Dataset entries:

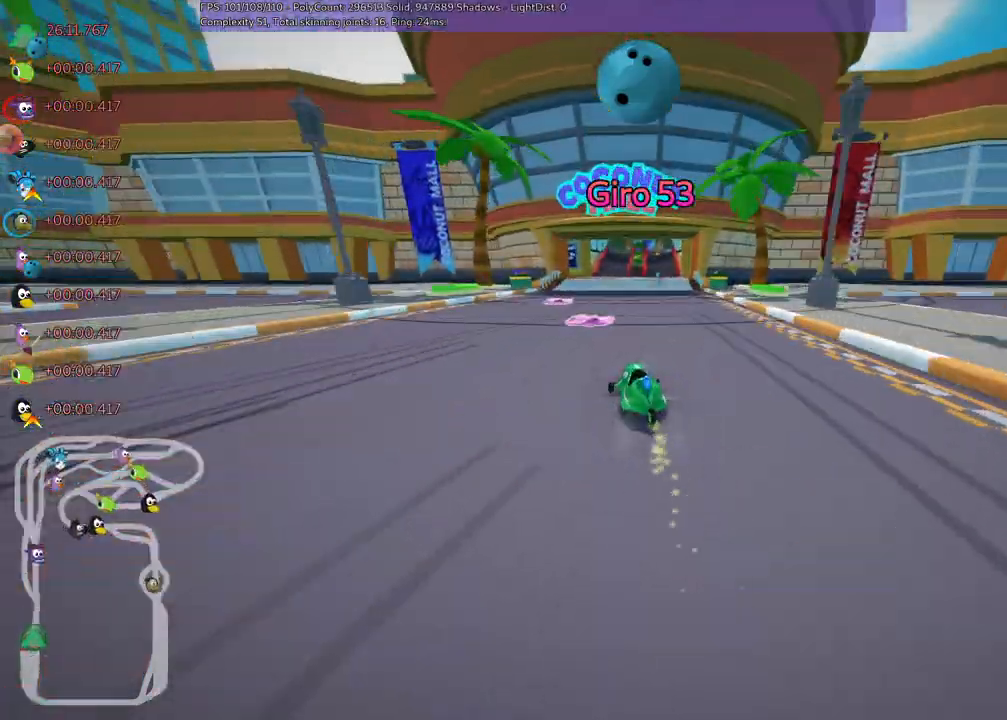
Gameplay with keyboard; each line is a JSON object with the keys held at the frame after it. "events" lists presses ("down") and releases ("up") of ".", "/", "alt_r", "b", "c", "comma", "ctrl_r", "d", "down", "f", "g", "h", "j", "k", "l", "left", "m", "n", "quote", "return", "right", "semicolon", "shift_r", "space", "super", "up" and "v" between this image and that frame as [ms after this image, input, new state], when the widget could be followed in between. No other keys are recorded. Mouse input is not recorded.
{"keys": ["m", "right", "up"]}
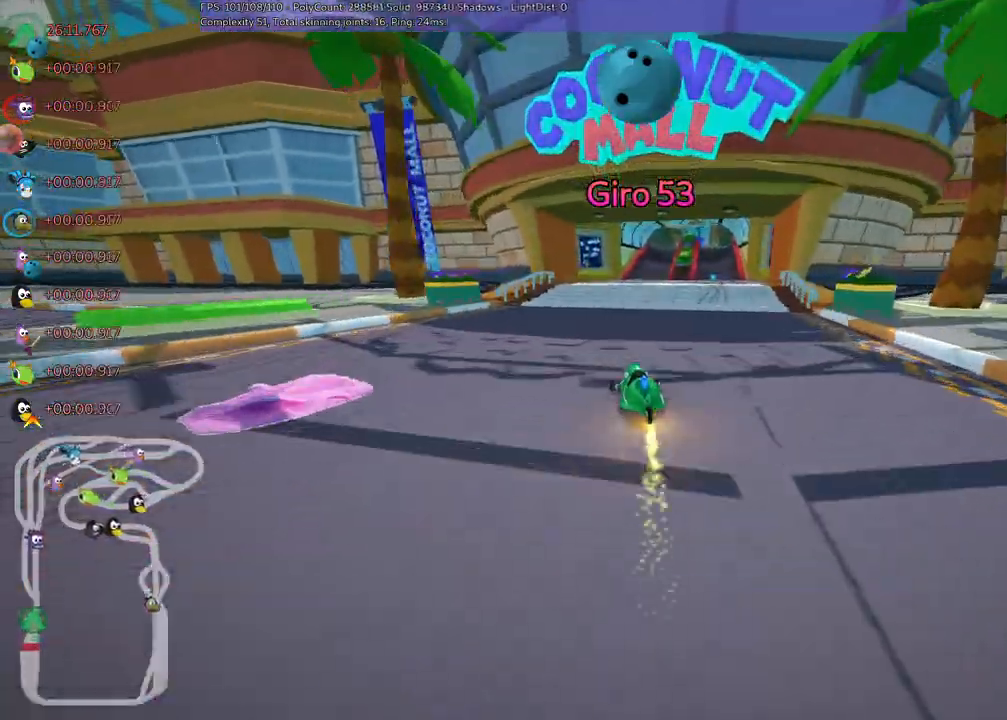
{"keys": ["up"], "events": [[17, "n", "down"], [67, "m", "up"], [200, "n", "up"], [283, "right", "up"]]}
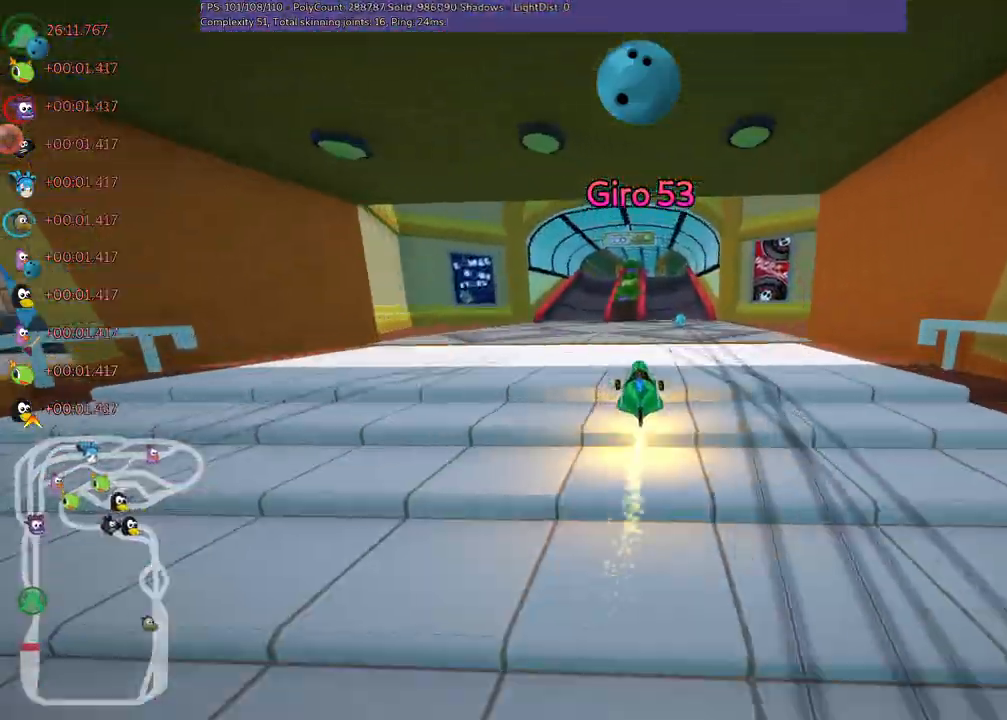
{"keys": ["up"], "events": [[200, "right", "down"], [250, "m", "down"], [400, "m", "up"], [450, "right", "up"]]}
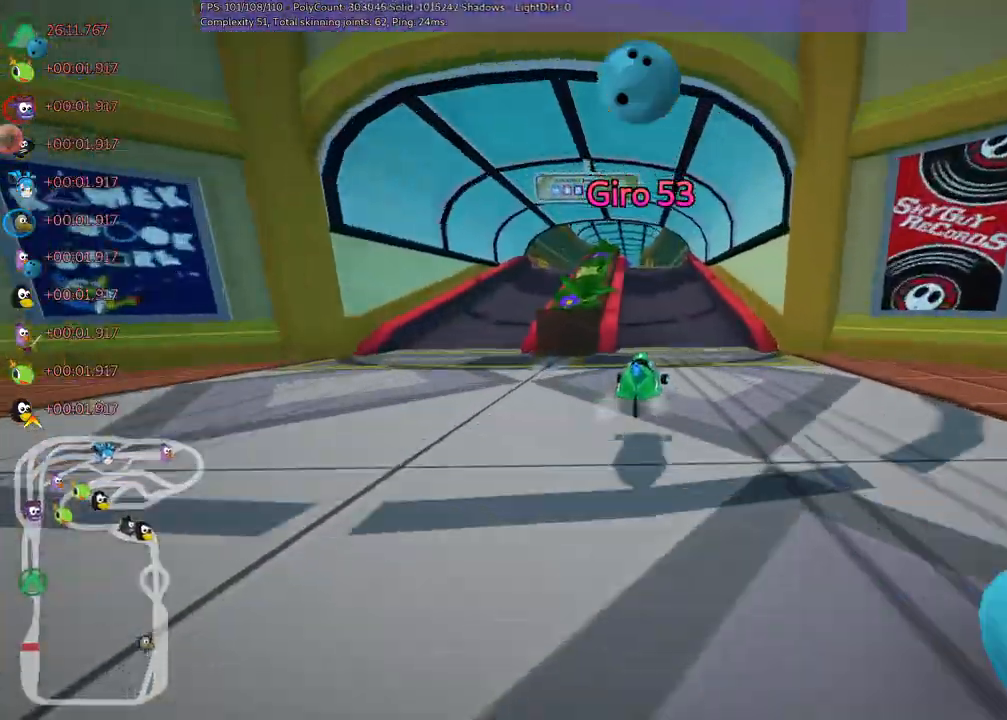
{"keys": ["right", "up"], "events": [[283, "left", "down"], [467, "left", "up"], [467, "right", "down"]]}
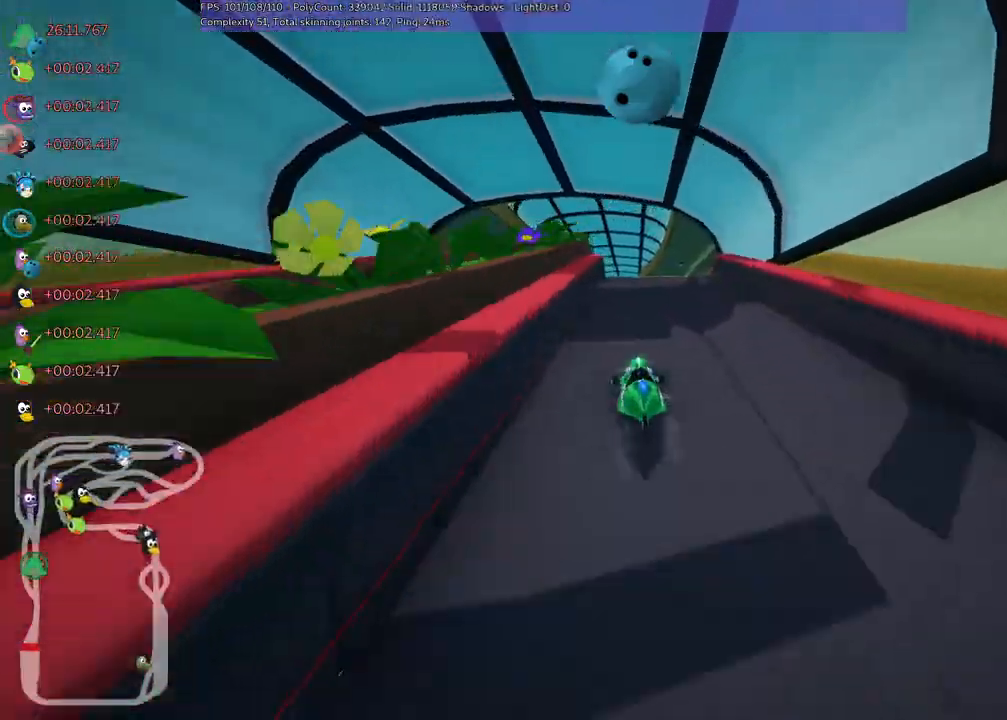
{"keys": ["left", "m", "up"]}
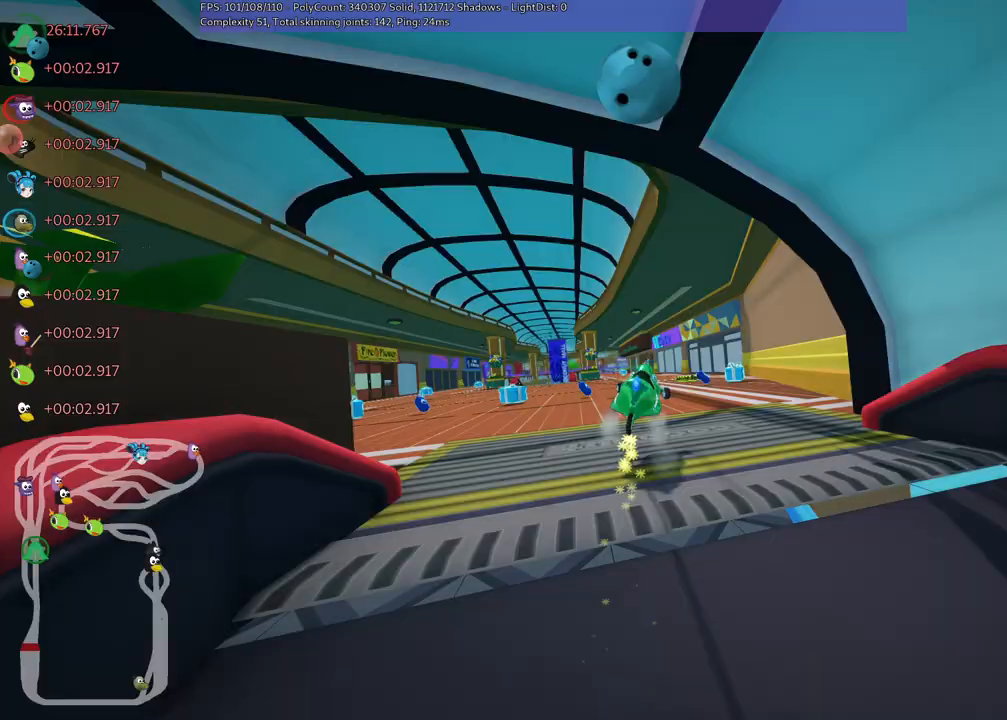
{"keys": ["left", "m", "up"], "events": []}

PROBLEM STATEMENT → Filter the lines above so that only those with the string "right" remain, then copy them.

EXERCISE SOLUTION →
Gameplay with keyboard; each line is a JSON object with the keys held at the frame after it. "events" lists presses ("down") and releases ("up") of ".", "/", "alt_r", "b", "c", "comma", "ctrl_r", "d", "down", "f", "g", "h", "j", "k", "l", "left", "m", "n", "quote", "return", "right", "semicolon", "shift_r", "space", "super", "up" and "v" between this image and that frame as [ms after this image, input, new state], when the widget could be followed in between. No other keys are recorded. Mouse input is not recorded.
{"keys": ["m", "right", "up"]}
{"keys": ["up"], "events": [[17, "n", "down"], [67, "m", "up"], [200, "n", "up"], [283, "right", "up"]]}
{"keys": ["up"], "events": [[200, "right", "down"], [250, "m", "down"], [400, "m", "up"], [450, "right", "up"]]}
{"keys": ["right", "up"], "events": [[283, "left", "down"], [467, "left", "up"], [467, "right", "down"]]}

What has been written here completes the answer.